Monday, Nov. 14, 1927
In Chicago
The Chicago Board of Education entered their high-ceilinged meeting room. President J. Lewis Coath, melancholy-looking, thin-lipped, sat down on his dias, his subordinates at their desks facing him. In their impassiveness they resembled Indians at a pow-wow with white men. Superintendent Wm. McAndrew, on trial for insubordination (TIME, Sept. 12 et seq.), looked at them with contempt. Another of his many intermittent hearings was about to commence.
But no testimony pertinent to the legal charge of Superintendent McAndrew's "insubordination" was offered. Frederick Franklin Schrader of Manhattan, onetime associate editor of the War-time pro-German magazine The Fatherland and now editor of The Progressive, testified as had many another, that the British were fouling the minds of U. S. school children. He did not mention Superintendent McAndrew at all. After him went a Chicago school teacher, Rosalie Didier, to exclaim: "To read that Washington was a rebel was to me a desecration and to learn that the Boston Tea Party was vandalism made me feel that Schlesinger* should be filling a cell in a Federal prison." This last week's continuation of legal irrelevancies and digressions at last made some restive Chicago citizens rebuke the city's administration. A group of 29 civic organizations published a resolution: "Four or five sessions of this trial, occupying as many weeks, have now been held; but the original charges on which the Superintendent was suspended, and on which he can legally be tried at this time have not been argued. Instead the time has been taken up by trivial and irrelevant matters, with the evident intention of prolonging the trial until the Superintendent's term expires in February. "In the meantime Chicago has no Superintendent of Schools. The President of the Board has usurped the Superintendent's powers, and the schools are being run without the professional direction which the law requires." Shrewd, they added a paragraph which their rambunctious Mayor William Hale Thompson would understand: "We have become convinced that the present situation is a real crisis. It concerns a million parents --all voters--with enough power to enforce any demands they decide must be made to safeguard their children's interests."

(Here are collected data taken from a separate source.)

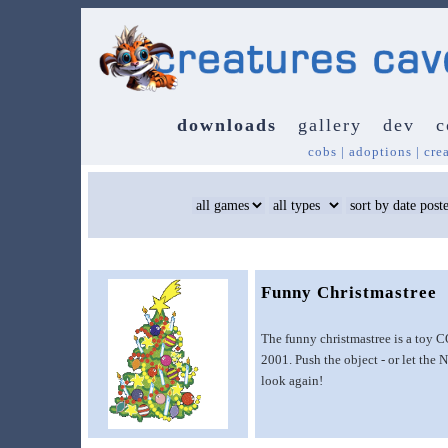
downloads
gallery
dev
c
cobs
|
adoptions
|
cre
Funny Christmastree
The funny christmastree is a toy C
2001. Push the object - or let the 
look again!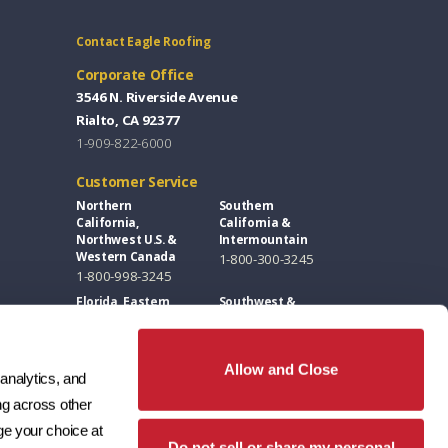
Contact Eagle Roofing
Corporate Office
3546 N. Riverside Avenue
Rialto, CA 92377
1-909-822-6000
Customer Service
Northern
Southern
California,
California &
Northwest U.S. &
Intermountain
Western Canada
1-800-300-3245
1-800-998-3245
Florida, Eastern
Southwest &
U.S. & Eastern
Great Plains
Canada
1-800-346-5260
1-877-300-3245
Allow and Close
analytics, and 
Design Centers / Free Samples
g across other 
Florida and East
Southwest
e your choice at 
Coast
1-602-346-1749
Do not sell or share my personal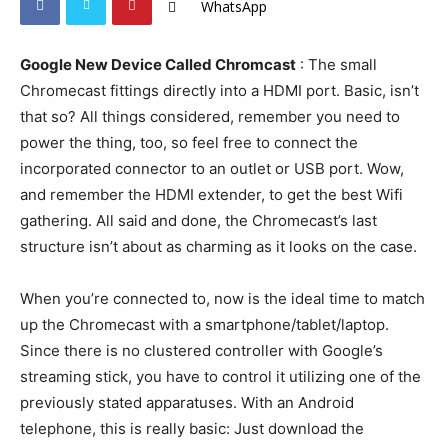
WhatsApp
Google New Device Called Chromcast
: The small
Chromecast fittings directly into a HDMI port. Basic, isn’t
that so? All things considered, remember you need to
power the thing, too, so feel free to connect the
incorporated connector to an outlet or USB port. Wow,
and remember the HDMI extender, to get the best Wifi
gathering. All said and done, the Chromecast’s last
structure isn’t about as charming as it looks on the case.
When you’re connected to, now is the ideal time to match
up the Chromecast with a smartphone/tablet/laptop.
Since there is no clustered controller with Google’s
streaming stick, you have to control it utilizing one of the
previously stated apparatuses. With an Android
telephone, this is really basic: Just download the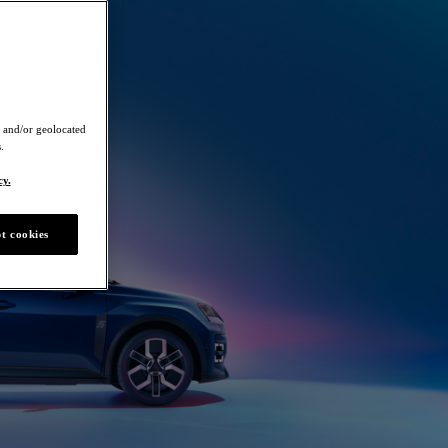
 and/or geolocated
.
cy.
t cookies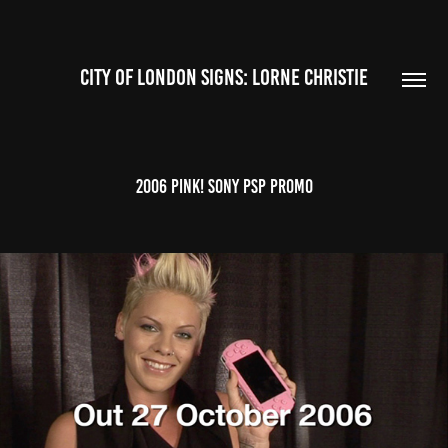
CITY OF LONDON SIGNS: LORNE CHRISTIE
2006 Pink! SONY PSP promo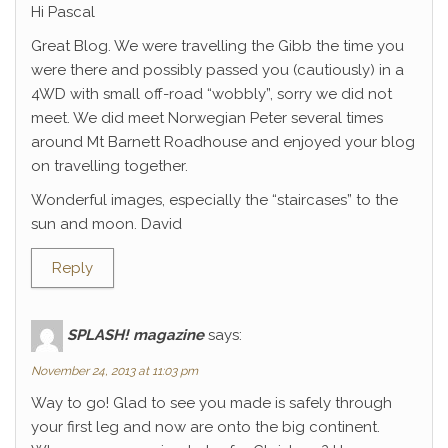
Hi Pascal
Great Blog. We were travelling the Gibb the time you
were there and possibly passed you (cautiously) in a
4WD with small off-road “wobbly”, sorry we did not
meet. We did meet Norwegian Peter several times
around Mt Barnett Roadhouse and enjoyed your blog
on travelling together.
Wonderful images, especially the “staircases” to the
sun and moon. David
Reply
SPLASH! magazine
says:
November 24, 2013 at 11:03 pm
Way to go! Glad to see you made is safely through
your first leg and now are onto the big continent.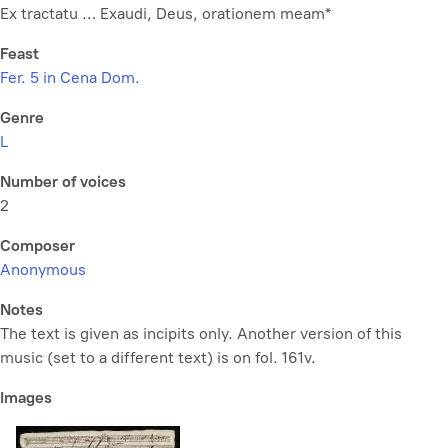
Ex tractatu … Exaudi, Deus, orationem meam*
Feast
Fer. 5 in Cena Dom.
Genre
L
Number of voices
2
Composer
Anonymous
Notes
The text is given as incipits only. Another version of this
music (set to a different text) is on fol. 161v.
Images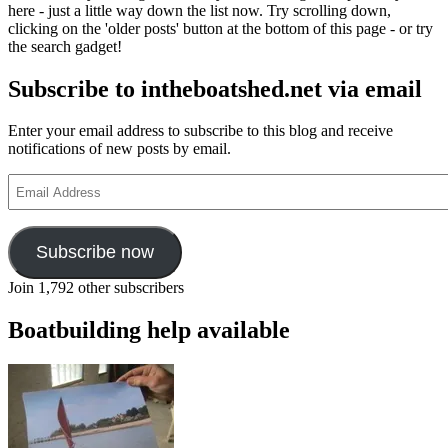
here - just a little way down the list now. Try scrolling down,
clicking on the 'older posts' button at the bottom of this page - or try
the search gadget!
Subscribe to intheboatshed.net via email
Enter your email address to subscribe to this blog and receive
notifications of new posts by email.
Email
Address
Subscribe now
Join 1,792 other subscribers
Boatbuilding help available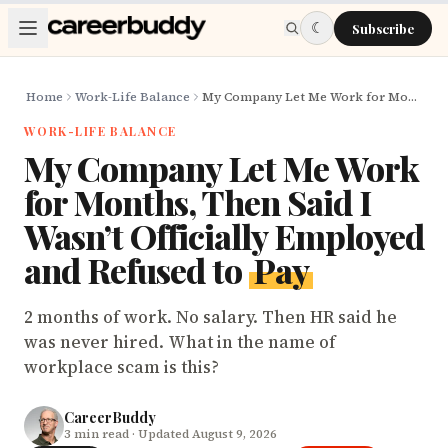
Skip to main content
☾
Subscribe
Home
Work-Life Balance
My Company Let Me Work for Months, Then Said I Wasn’t Officially Employed and Refused to Pay
WORK-LIFE BALANCE
My Company Let Me Work
for Months, Then Said I
Wasn’t Officially Employed
and Refused to
Pay
2 months of work. No salary. Then HR said he
was never hired. What in the name of
workplace scam is this?
CareerBuddy
3
min read
· Updated August 9, 2026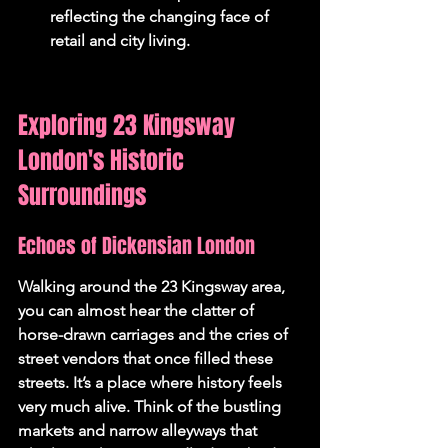
reflecting the changing face of 
retail and city living.
Exploring 23 Kingsway 
London's Historic 
Surroundings
Echoes of Dickensian London
Walking around the 23 Kingsway area, 
you can almost hear the clatter of 
horse-drawn carriages and the cries of 
street vendors that once filled these 
streets. It’s a place where history feels 
very much alive. Think of the bustling 
markets and narrow alleyways that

The Chicago Public Library officials also rebuked the Mayor during the week. He had accused them of tolerating "pro-British unAmerican" books upon their shelves. They wrote: "Even taking passages quoted at their worst, we believe these books should be supplied to the library patrons that they may be acquainted with every shade of opinion. In this the Chicago Public Library is like all other libraries in the world, a depository of human thought; consequently much of its contents are contradictory. "This exchange and freedom of thought we consider the primary function of a library, and in keeping with the American ideal of a free press. Any other course would lead to an arbitrary censorship as detrimental to American political liberty as to American academic thought." ^
*Professor Arthur Meir Schlesinger, Harvard professor of history, whose books, among others, Superintendent McAndrew recommended for his teachers to read.